La vita di tutti i giorni a Conflenti, veniva vissuta all’interno della comunità, perché non c’erano sufficienti collegamenti con i grandi centri, quali Catanzaro, Nicastro (oggi Lamezia Terme) o Cosenza.
Ricordiamo che la popolazione era di circa 2000 abitanti, e c’era, per le necessità, una nutrita schiera di abili e provetti artigiani.
Il calzolaio
L’ impagliatore
Il mastro carraio
Il fabbro
Il barbiere
Caratteristici erano gli arnesi in uso dal barbiere…
la poltrona veniva regolata in altezza da una piccola leva, ubicata nella parte posteriore e che veniva mossa con il piede. La sedia che per limitare la ritrosia dei più piccoli a farsi tagliare i capelli, veniva ornata con l’ emblema di un cavallo.

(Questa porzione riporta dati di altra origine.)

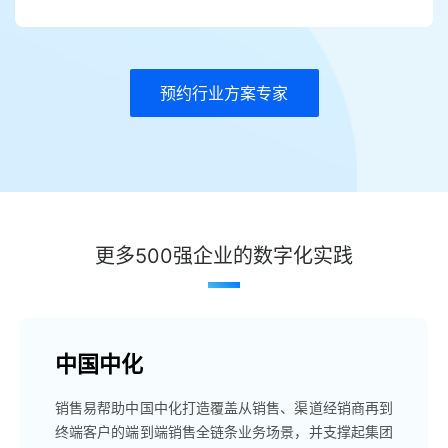
预约行业方案专家
更多500强企业的数字化实践
中国中化
销售易帮助中国中化打造覆盖从销售、渠道经销商再到
终端客户的端到端销售全链条业务场景，并支撑起集团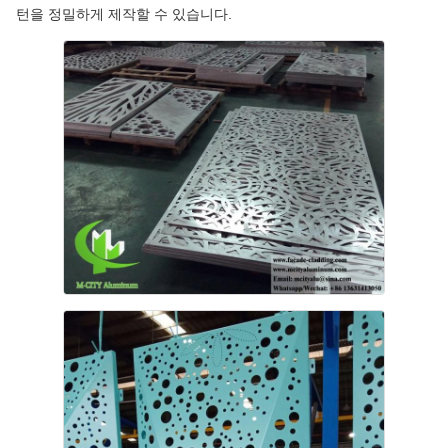
턴을 정밀하게 제작할 수 있습니다.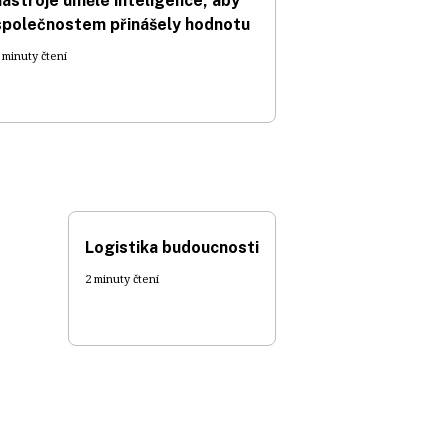
nástroje umělé inteligence, aby
společnostem přinášely hodnotu
 minuty čtení
Logistika budoucnosti
2 minuty čtení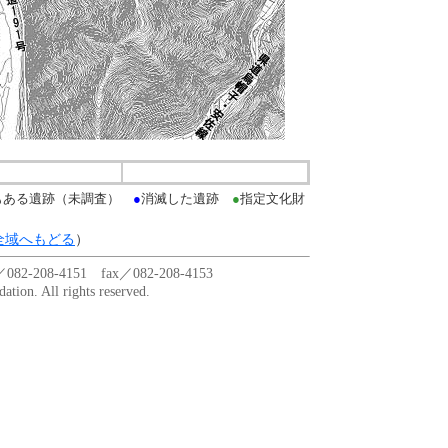
もある遺跡（未調査）
●
消滅した遺跡
●
指定文化財
全域へもどる
）
-4151 fax／082-208-4153
tion. All rights reserved.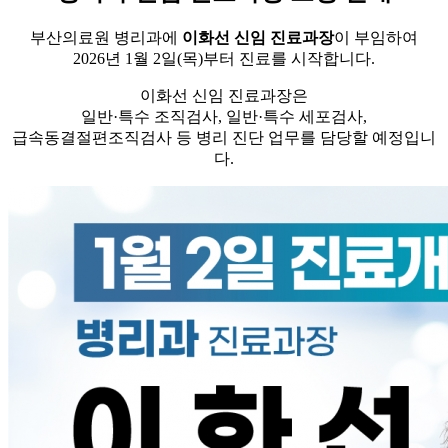
부산의료원 병리과에
이화선 신임 진료과장
이 부임하여
2026년 1월 2일(목)부터 진료를 시작합니다.
이화선 신임 진료과장은
일반·특수 조직검사, 일반·특수 세포검사,
급속동결절편조직검사 등 병리 진단 업무를 담당할 예정입니
다.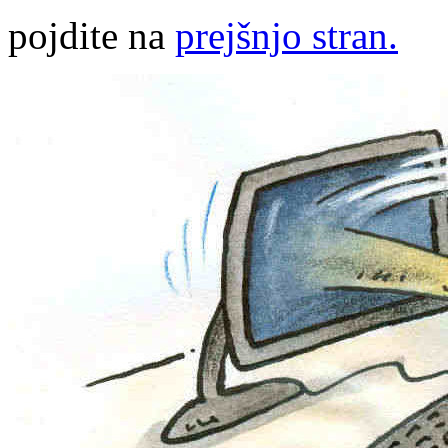
pojdite na
prejšnjo stran.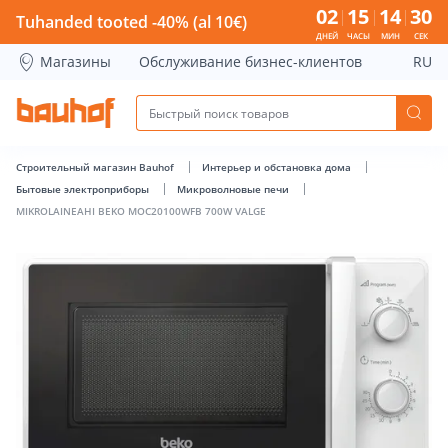
MIKROLAINEAHI BEKO MOC20100WFB 700W VALGE - Bauhof 
02
15
14
29
Tuhanded tooted -40% (al 10€)
ДНЕЙ
ЧАСЫ
МИН
СЕК
Магазины
Обслуживание бизнес-клиентов
RU
Строительный магазин Bauhof
Интерьер и обстановка дома
Бытовые электроприборы
Микроволновые печи
MIKROLAINEAHI BEKO MOC20100WFB 700W VALGE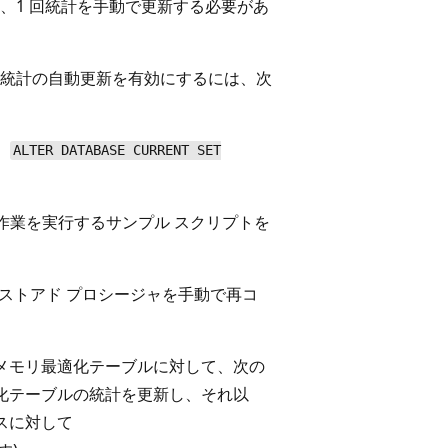
、1 回統計を手動で更新する必要があ
統計の自動更新を有効にするには、次
。
ALTER DATABASE CURRENT SET
作業を実行するサンプル スクリプトを
ストアド プロシージャを手動で再コ
メモリ最適化テーブルに対して、次の
リ最適化テーブルの統計を更新し、それ以
スに対して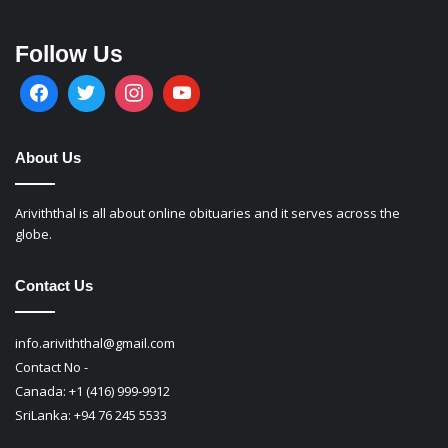
Follow Us
About Us
Ariviththal is all about online obituaries and it serves across the
globe.
Contact Us
info.ariviththal@gmail.com
Contact No -
Canada: +1 (416) 999-9912
SriLanka: +94 76 245 5533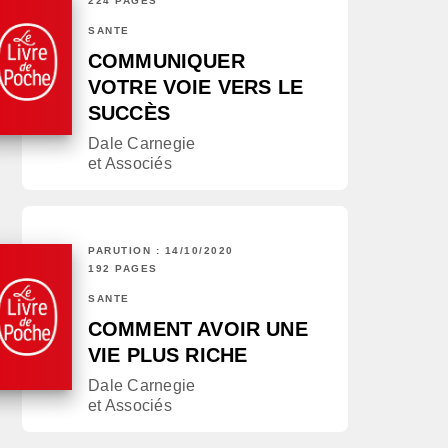
224 PAGES
SANTÉ
COMMUNIQUER
VOTRE VOIE VERS LE
SUCCÈS
Dale Carnegie
et Associés
PARUTION : 14/10/2020
192 PAGES
SANTÉ
COMMENT AVOIR UNE
VIE PLUS RICHE
Dale Carnegie
et Associés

Un rasoio a mano libera, la tosatrice, il pettine doppio e quello fitto, il pennello da barba, il piumino, la spazzola, grandi specchi e pile di asciugamani.
Tra l’altro, il barbiere era depositario delle sanguisughe, che, su richiesta specifica di qualche cliente, venivano utilizzate per alcuni problemi cardio vascolari e della circolazione del sangue.